On the Criminal Culpability of Successful and Unsuccessful Psychopaths

A recent Psychology Today blog discusses Bill Hirstein’s and my research on legal culpability. In an earlier article, we claimed that legal principles can be understood as tacitly singling out executive processes in the brain, including principles regarding defendants’ intentions or plans to commit crimes and their awareness that certain facts are the case (for instance, that a gun is loaded), as well as excusatory principles which result in lesser responsibility for those who are juveniles, mentally ill, or sleepwalking.
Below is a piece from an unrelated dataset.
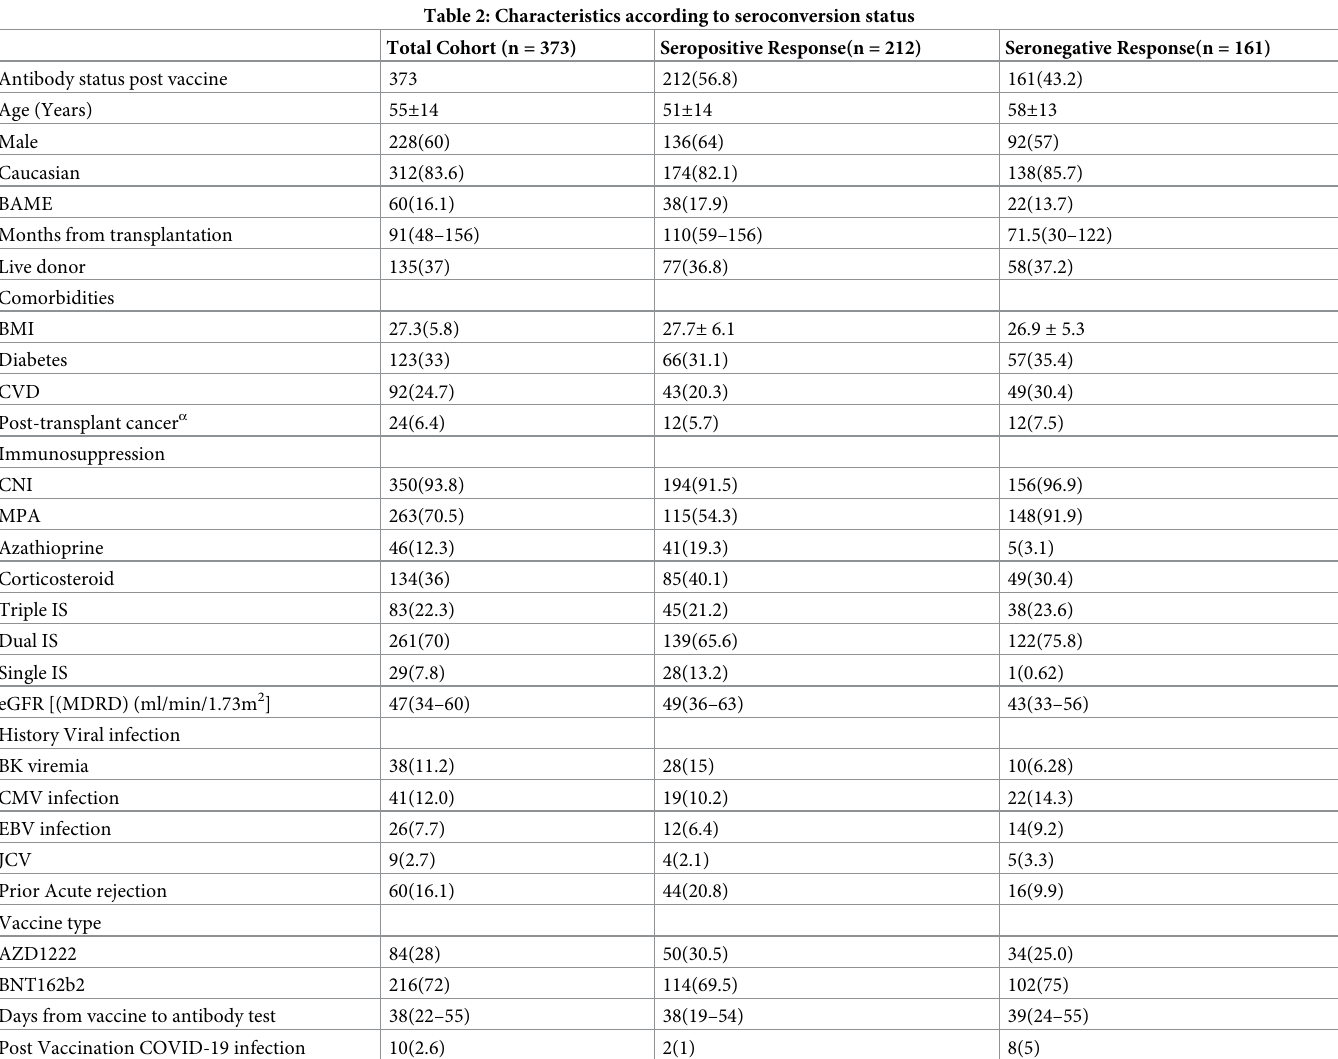
Table 2. Demographics, comorbidity and transplant characteristics of transplant recipients stratified by vaccine response. Table 2: Characteristics according to seroconversion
Our approach to culpability has interesting results regarding the responsibility of psychopaths. In an article soon to appear in the journal Neuroethics, Bill and I argue that psychopaths’ cognitive deficit is not easily understood in terms of an ability or inability to act for moral reasons or lack of empathy, which others have posited as grounds for excusing psychopaths. Instead, we examine psychopaths through the lens of executive function, and note that from this perspective psychopaths are a heterogeneous group. This heterogeneity is roughly captured in the distinction between successful (with little or no criminal record) and unsuccessful (with a criminal record) psychopaths. We claim that many unsuccessful psychopaths have a lack of executive function that should at least partially excuse them from criminal culpability. However, successful psychopaths may be fully culpable, because they possess the executive functions to allow them to notice and correct for their criminal tendencies.

This result could make sense of the apparent disagreement between scholars and courts regarding psychopathy. While psychopaths have been deemed by some philosophers to be less criminally responsible than other offenders, the criminal courts do not generally consider psychopathy to be an excusing condition. Although in some cases, such as the Dugan case in Illinois, psychopathy is offered as a mitigating factor at sentencing, interviews with career capital defense attorneys suggest that evidence of psychopathy is usually seen as an aggravating factor.

My guess is that the “folk” assigning responsibility within the criminal court system err on the side of attributing full responsibility, partly because folk psychological concepts aren’t sensitive enough to gauge executive function – or in folk terms, mental capacity – within the group deemed psychopaths by the Hare PCL-R diagnostic for psychopathy, and partly because psychopaths are particularly dangerous.

I’ll post a link to the paper as soon as it is published.